** What to do **
How many lines of the items below contain the word "Ildefonso"? Reply with the number only.

** Input data **

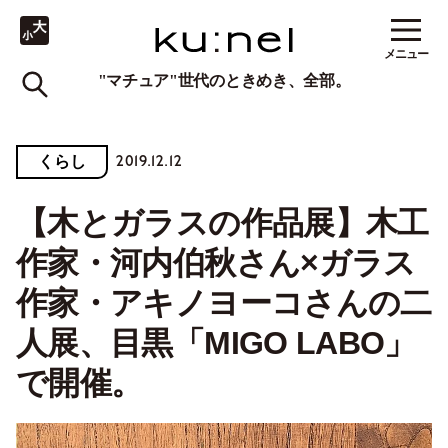
メニュー
"マチュア"世代のときめき、全部。
2019.12.12
くらし
【木とガラスの作品展】木工
作家・河内伯秋さん×ガラス
作家・アキノヨーコさんの二
人展、目黒「MIGO LABO」
で開催。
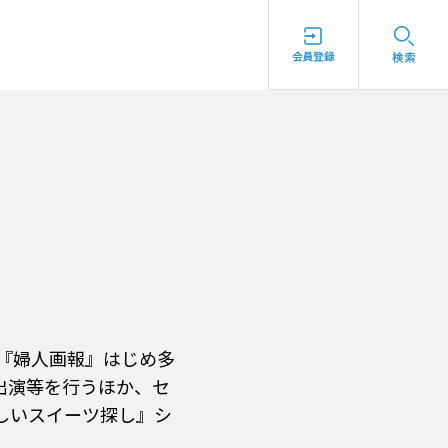
、『婦人画報』はじめ多
出演等を行うほか、セ
しいスイーツ探し』シ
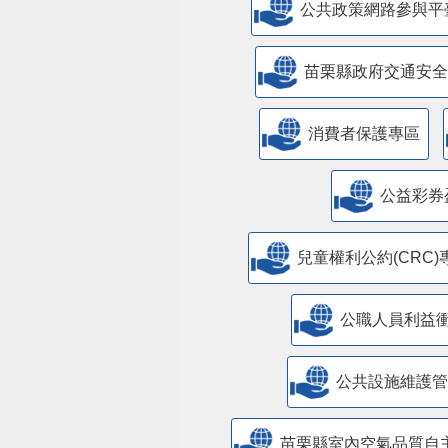
公共政策網路參與平
苗栗縣政府交通安全
消費者保護專區
公益彩券
兒童權利公約(CRC)
公職人員利益
​公共設施維護
苗栗縣室內空氣品質自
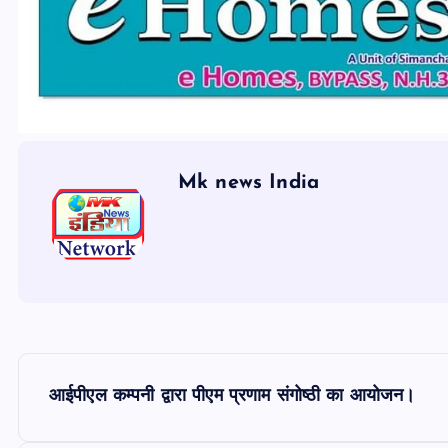
Mk news India
P
आईपीएल कम्पनी द्वारा पीएम प्रणाम संगोष्ठी का आयोजन।
o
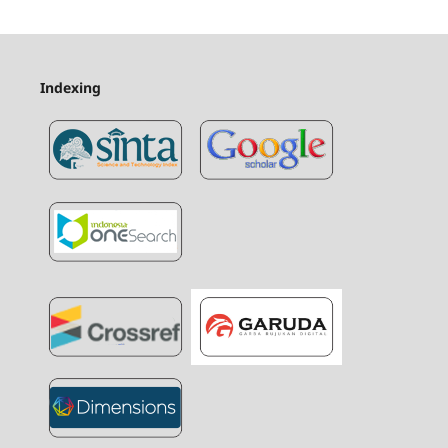
Indexing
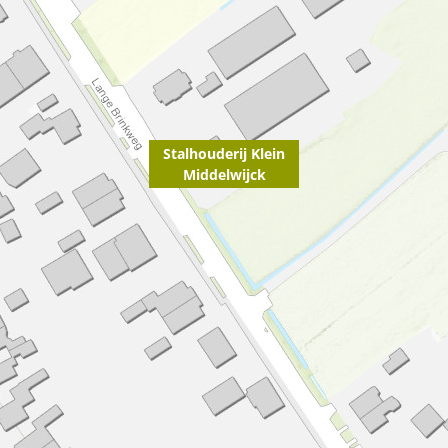
Stalhouderij Klein
Middelwijck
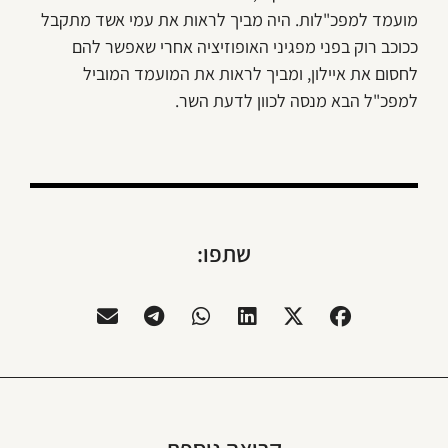
מועמד למפכ"לות. היה מביך לראות את עמי אשד מתקבל
ככוכב רוק בפני מפגיני האופוזיציה אחרי שאפשר להם
לחסום את איילון, ומביך לראות את המועמד המוביל
למפכ"ל הבא מנסה לכוון לדעת השר.
שתפו:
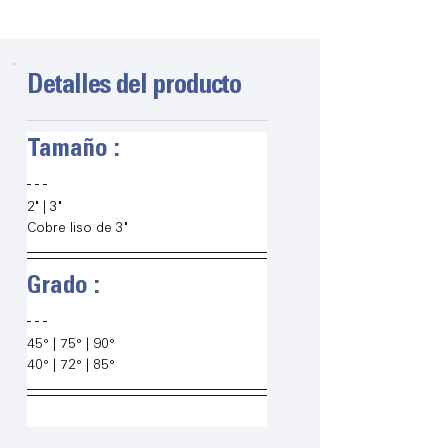
Detalles del producto
Tamaño :
2" | 3"
Cobre liso de 3"
Grado :
45° | 75° | 90°
40° | 72° | 85°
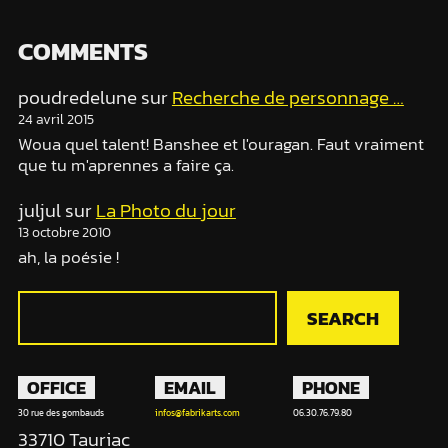
COMMENTS
poudredelune
sur
Recherche de personnage …
24 avril 2015
Woua quel talent! Banshee et l'ouragan. Faut vraiment
que tu m'aprennes a faire ça.
juljul
sur
La Photo du jour
13 octobre 2010
ah, la poésie !
R
SEARCH
e
c
h
OFFICE
EMAIL
PHONE
e
30 rue des gombauds
infos@fabrikarts.com
06.30.76.79.80
r
33710 Tauriac
c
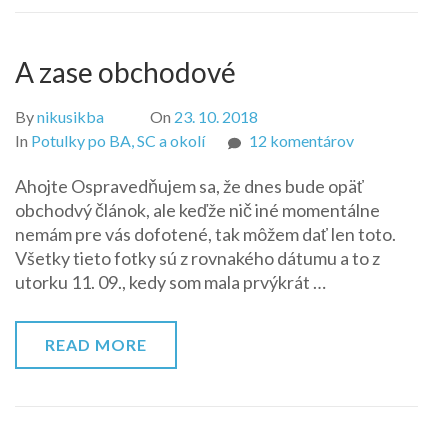
A zase obchodové
By
nikusikba
On
23. 10. 2018
na
In
Potulky po BA, SC a okolí
12 komentárov
A
Ahojte Ospravedňujem sa, že dnes bude opäť
zase
obchodvý článok, ale keďže nič iné momentálne
obchodové
nemám pre vás dofotené, tak môžem dať len toto.
Všetky tieto fotky sú z rovnakého dátumu a to z
utorku 11. 09., kedy som mala prvýkrát …
READ MORE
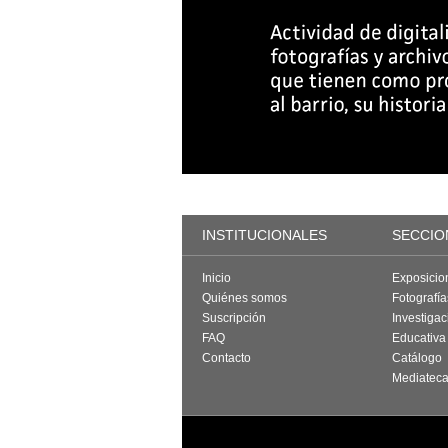
INSTITUCIONALES
SECCIO
Inicio
Exposicio
Quiénes somos
Fotografí
Suscripción
Investigac
FAQ
Educativa
Contacto
Catálogo
Mediatec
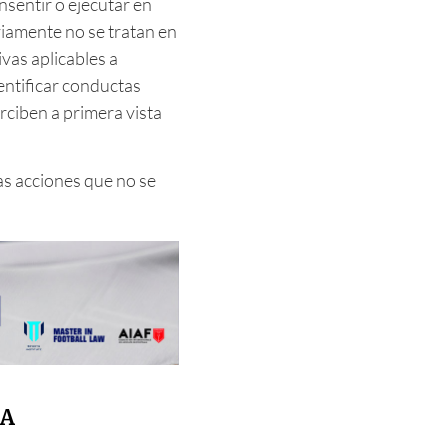
sentir o ejecutar en
iamente no se tratan en
vas aplicables a
entificar conductas
ciben a primera vista
as acciones que no se
IA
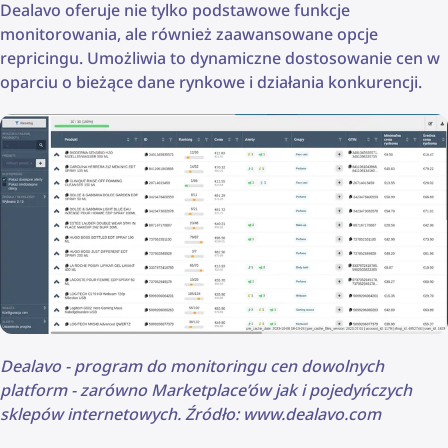
Dealavo oferuje nie tylko podstawowe funkcje
monitorowania, ale również zaawansowane opcje
repricingu. Umożliwia to dynamiczne dostosowanie cen w
oparciu o bieżące dane rynkowe i działania konkurencji.
Dealavo - program do monitoringu cen dowolnych
platform - zarówno Marketplace’ów jak i pojedyńczych
sklepów internetowych. Źródło: www.dealavo.com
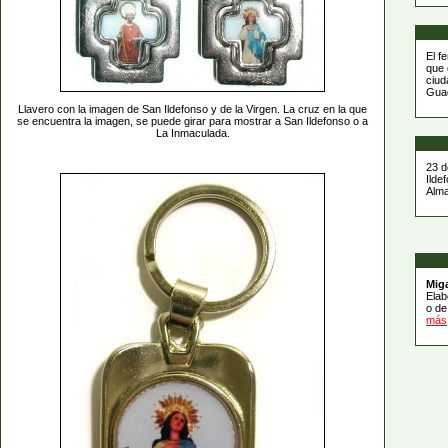
El f
que 
ciud
Guad
Llavero con la imagen de San Ildefonso y de la Virgen. La cruz en la que
se encuentra la imagen, se puede girar para mostrar a San Ildefonso o a
La Inmaculada.
23 d
Ilde
Alma
Mig
Elab
o de
más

** Expected answer **
2